Suspension Rebuild and "Springs"

Out of your list, the only thing you'd still need is the lower control arm bushings and ball joints. Everything else will be taken care of in the TVS kit.

The TVS kit is pretty awesome, but for my money it includes some things that you don't need, and is missing some things that you do. In addition to being more expensive than some of the other options out there.

One of the biggest things is that Hotchkis uses heim joints on their UCA's. For a track car, that's awesome. On the street, I'm no longer sold on the idea. I wiped out the heims in my Hotchkis UCA's on my Challenger in about 7k miles of street driving, which included weather. Hotchkis did replace those heims, and now includes boots that cover the heim joints. But, I don't think the heims will last anywhere near as long as bushings on the street, and changing them isn't the most enjoyable thing ever. The heims on the struts rods aren't as big of a deal, as they don't see the loading that the UCA's do.

This is what I would do (and have basically done on my Duster...)

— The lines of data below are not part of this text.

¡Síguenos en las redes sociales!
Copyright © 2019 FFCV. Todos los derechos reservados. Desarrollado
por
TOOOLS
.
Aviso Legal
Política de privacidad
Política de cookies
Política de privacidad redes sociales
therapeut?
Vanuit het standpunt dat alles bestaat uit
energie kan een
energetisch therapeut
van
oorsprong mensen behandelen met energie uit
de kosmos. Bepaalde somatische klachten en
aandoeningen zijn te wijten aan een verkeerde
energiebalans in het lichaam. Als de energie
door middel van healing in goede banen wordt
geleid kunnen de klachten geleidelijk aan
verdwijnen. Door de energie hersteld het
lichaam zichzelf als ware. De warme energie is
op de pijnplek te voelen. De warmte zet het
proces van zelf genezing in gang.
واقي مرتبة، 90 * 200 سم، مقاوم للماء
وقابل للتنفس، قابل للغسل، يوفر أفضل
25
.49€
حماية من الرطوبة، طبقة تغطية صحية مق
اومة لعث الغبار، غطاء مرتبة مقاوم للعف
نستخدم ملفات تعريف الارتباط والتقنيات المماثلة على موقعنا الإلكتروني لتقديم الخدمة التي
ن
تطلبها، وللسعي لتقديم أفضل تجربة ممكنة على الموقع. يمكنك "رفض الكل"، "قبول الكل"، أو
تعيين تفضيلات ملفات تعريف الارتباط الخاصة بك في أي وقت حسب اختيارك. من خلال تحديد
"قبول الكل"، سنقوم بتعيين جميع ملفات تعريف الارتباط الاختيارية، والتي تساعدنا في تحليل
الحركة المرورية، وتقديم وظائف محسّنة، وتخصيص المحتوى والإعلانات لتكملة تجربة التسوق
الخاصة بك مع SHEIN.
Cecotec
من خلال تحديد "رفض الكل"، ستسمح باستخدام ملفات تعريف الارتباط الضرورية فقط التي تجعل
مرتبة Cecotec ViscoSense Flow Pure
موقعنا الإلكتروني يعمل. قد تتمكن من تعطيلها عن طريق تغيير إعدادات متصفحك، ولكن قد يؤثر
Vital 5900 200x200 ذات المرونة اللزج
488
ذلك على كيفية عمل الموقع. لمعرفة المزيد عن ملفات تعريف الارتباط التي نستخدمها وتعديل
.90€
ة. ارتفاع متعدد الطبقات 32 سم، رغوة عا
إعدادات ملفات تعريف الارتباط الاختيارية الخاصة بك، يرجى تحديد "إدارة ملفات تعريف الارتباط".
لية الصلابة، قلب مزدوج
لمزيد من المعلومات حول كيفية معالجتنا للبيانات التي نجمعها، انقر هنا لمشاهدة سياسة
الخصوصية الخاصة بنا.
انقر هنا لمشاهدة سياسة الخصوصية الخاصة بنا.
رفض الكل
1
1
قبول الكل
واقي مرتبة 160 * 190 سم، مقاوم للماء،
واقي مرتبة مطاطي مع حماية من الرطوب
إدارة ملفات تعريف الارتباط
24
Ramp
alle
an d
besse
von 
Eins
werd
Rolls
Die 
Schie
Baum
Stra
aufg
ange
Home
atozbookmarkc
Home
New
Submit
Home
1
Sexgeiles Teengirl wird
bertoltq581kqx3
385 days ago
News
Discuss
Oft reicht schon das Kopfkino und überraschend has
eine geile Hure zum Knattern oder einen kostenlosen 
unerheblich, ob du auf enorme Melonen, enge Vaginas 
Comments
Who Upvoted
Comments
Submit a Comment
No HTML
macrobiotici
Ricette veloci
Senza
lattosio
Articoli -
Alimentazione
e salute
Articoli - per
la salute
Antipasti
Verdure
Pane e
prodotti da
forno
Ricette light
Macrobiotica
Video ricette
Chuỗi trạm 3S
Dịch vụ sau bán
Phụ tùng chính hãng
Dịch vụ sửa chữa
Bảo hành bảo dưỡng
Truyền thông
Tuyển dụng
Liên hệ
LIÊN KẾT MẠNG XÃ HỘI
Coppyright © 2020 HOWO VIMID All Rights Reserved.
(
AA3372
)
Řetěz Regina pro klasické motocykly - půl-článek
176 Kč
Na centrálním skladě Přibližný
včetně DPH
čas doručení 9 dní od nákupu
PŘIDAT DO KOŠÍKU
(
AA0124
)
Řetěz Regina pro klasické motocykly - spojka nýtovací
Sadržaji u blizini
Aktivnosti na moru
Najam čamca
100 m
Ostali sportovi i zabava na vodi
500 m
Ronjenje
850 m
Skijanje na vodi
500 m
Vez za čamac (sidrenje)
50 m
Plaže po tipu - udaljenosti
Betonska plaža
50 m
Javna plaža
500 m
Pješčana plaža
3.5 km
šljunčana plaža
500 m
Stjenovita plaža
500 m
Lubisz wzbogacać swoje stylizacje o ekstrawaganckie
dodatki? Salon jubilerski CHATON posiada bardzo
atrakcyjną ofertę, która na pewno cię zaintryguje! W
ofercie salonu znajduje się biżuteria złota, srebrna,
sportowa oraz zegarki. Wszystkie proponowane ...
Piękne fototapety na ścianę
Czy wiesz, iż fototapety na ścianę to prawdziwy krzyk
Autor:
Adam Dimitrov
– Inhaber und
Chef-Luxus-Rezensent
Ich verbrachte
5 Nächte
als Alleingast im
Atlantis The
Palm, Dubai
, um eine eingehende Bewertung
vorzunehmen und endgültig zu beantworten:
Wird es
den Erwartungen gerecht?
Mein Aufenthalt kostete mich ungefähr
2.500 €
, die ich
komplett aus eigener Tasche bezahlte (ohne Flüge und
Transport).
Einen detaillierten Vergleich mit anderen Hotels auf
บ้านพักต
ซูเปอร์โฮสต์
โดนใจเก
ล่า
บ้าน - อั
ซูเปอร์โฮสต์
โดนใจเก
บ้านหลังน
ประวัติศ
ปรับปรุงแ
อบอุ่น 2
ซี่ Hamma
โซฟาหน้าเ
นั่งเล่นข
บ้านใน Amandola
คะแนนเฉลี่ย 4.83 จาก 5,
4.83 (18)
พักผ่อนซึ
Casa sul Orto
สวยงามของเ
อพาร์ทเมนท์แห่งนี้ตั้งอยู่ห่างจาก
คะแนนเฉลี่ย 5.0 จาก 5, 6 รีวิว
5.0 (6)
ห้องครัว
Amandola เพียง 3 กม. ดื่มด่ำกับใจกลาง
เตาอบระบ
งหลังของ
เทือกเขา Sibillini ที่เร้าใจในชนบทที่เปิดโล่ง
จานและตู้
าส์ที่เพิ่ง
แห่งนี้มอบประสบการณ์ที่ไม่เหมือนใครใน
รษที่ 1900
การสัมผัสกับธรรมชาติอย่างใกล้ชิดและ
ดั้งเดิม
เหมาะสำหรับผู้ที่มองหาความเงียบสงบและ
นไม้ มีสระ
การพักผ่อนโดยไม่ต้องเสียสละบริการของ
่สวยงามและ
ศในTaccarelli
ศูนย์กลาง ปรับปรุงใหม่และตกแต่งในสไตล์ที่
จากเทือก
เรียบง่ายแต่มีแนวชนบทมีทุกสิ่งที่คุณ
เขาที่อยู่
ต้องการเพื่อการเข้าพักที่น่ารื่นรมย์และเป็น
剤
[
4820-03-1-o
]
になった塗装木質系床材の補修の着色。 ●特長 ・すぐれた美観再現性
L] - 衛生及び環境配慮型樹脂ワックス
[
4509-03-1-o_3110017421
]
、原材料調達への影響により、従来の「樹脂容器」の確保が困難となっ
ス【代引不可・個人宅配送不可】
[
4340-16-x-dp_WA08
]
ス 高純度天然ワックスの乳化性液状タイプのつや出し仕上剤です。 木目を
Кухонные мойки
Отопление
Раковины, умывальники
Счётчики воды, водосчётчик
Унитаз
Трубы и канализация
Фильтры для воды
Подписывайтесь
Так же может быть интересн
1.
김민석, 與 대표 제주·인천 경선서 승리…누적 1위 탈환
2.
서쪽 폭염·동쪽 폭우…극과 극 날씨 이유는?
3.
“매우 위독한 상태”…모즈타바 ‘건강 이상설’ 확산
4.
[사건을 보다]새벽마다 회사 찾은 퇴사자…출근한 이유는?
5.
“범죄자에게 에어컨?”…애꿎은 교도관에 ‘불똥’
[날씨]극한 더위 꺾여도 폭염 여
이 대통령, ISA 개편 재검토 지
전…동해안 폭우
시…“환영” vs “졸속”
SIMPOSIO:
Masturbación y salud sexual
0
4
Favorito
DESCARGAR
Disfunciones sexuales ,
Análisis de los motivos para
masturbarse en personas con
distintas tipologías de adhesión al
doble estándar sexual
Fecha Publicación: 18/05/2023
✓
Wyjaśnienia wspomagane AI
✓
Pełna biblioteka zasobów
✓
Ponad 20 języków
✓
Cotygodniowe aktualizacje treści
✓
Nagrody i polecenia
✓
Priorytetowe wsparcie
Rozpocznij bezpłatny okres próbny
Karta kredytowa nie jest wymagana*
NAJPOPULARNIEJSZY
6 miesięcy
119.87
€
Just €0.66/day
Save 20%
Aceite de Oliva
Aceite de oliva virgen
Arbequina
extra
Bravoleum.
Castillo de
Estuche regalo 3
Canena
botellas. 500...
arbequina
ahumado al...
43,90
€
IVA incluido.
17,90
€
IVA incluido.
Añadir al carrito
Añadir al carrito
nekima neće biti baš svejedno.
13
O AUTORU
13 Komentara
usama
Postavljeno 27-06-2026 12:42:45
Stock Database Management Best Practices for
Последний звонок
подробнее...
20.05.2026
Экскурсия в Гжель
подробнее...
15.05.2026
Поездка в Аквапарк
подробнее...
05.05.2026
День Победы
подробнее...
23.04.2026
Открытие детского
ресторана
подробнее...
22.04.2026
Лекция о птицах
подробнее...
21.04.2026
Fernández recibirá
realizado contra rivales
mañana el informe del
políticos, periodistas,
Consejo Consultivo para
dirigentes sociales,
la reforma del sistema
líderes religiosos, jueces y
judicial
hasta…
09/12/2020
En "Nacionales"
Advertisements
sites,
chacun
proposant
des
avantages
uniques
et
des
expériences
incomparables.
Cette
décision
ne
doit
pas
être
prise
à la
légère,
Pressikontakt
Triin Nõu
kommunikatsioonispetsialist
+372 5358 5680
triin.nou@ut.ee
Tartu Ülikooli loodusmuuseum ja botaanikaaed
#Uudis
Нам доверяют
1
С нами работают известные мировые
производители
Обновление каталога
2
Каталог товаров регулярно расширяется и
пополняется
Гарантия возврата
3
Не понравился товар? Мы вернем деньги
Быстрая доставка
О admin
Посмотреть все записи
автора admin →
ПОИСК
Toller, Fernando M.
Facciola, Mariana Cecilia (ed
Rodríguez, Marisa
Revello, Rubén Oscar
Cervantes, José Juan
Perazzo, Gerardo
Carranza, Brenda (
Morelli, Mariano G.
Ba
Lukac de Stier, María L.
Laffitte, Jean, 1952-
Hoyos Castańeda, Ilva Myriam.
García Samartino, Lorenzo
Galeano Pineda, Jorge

  • 1.06 (or bigger) Firm Feel torsion bars - $355
  • Tubular UCA’s (PST, FFI, etc)- $350
  • Adjustable strut rods (PST SR 14385)- $279
  • Solid tie rod sleeves (PST SAS 440S)- $49
  • LCA boxing plate (PST LCAPLTMOP621)- $14.50
  • Greasable LCA pins (FFI w bushings)- $135

    Hellwig Sway bars
  • Tubular front 1 1/8” (#55905)- $142
  • Solid rear 3/4” (#6907)- $237

    or E body rear ( for B rear cars)
  • Solid 7/8” (#6908 )- $180

    Afco leaf springs
  • 20231M (121 lb)- $320
    Or
  • 20231 (142 lb)- $340

    1” bushings for shackles
  • Energy suspension (2-2117G)- $9
  • Bilstein RCD shocks (RCD-70-56663)- $400
For a grand total of $2,311, if you use the more expensive A body rear sway bar and 142# springs. :D

But, that includes the torsion bars, shocks, and reinforced LCA's with greasable pivots, which would cost an extra $885 to add to the TVR kit. So, you're looking at a savings of $675. And you're pretty close to comparing like to like with that. True, you don't get heims, or the hotchkis sway bars (which are awesome), but everything will basically function the same on a street car. You also don't get the Hotchkis rear springs, which a lot of folks have had problems with. I have the 121lb Afco's on my Duster, and they work great. I listed the 142's for the 111" wheelbase cars, probably a better idea. The 121's sit just above "zero arch" on my Duster. They also have a reinforced front section for improved handling, they're basically circle track springs.

And you can use your extra money to put in some frame connectors and torque boxes, or buy better brakes, or a Borgeson steering box, or a set of Mustang rims, etc. etc.

Just my .02...

Sorry, I didn't see this till now. I guess I could piece together a kit. I'm still on the fence. However, luckily Summit sells things separately so maybe I can modify your list a bit. I've heard about the boots for the heims and I've used them before in my off-roading vehicle. They seemed to hold up pretty well, but those were just tie rods that barely experienced any load. However, it definitely seems like Hotchkis has put some more engineering and testing into their parts and I do plan on taking it to the track and have some spirited driving sessions. The other problem with UCA's is that I have the small ball joints still and won't be able to swap over for another year. I know Hotchkis sells both the ball joints and arms w/ ball joints separately, but that means I'm going to need a tool to either replace the ball joints or replace the entire arm (if I go with a firm feel or pst). I also already have the Bilstein shocks installed with about 1000 miles on it so we can take that off the price. The AFCO springs seem to have a little bit of a higher spring rate as well for roughly the same price.

As far as the other stuff. I'm thinking about fabbing my own subframe connectors as it doesn't look all that difficult. I'd upgrade my brakes with Dr Diff stuff probably in a year when I swap over to bbp. I might go ahead and buy the Borgeson Box when I do the suspension rebuild. I know I'm going to need a new pump at the very least. And I can get a set of Mustang rims for cheap or maybe for free from my friend. He has a set lying around in his garage he isn't using although, I'm not really a fan of the look it might be cheaper to go with those at first instead of buying new wheels all together.

The only problem is I don't want to get too ahead of myself as I'm still pretty new to working on cars and stuff.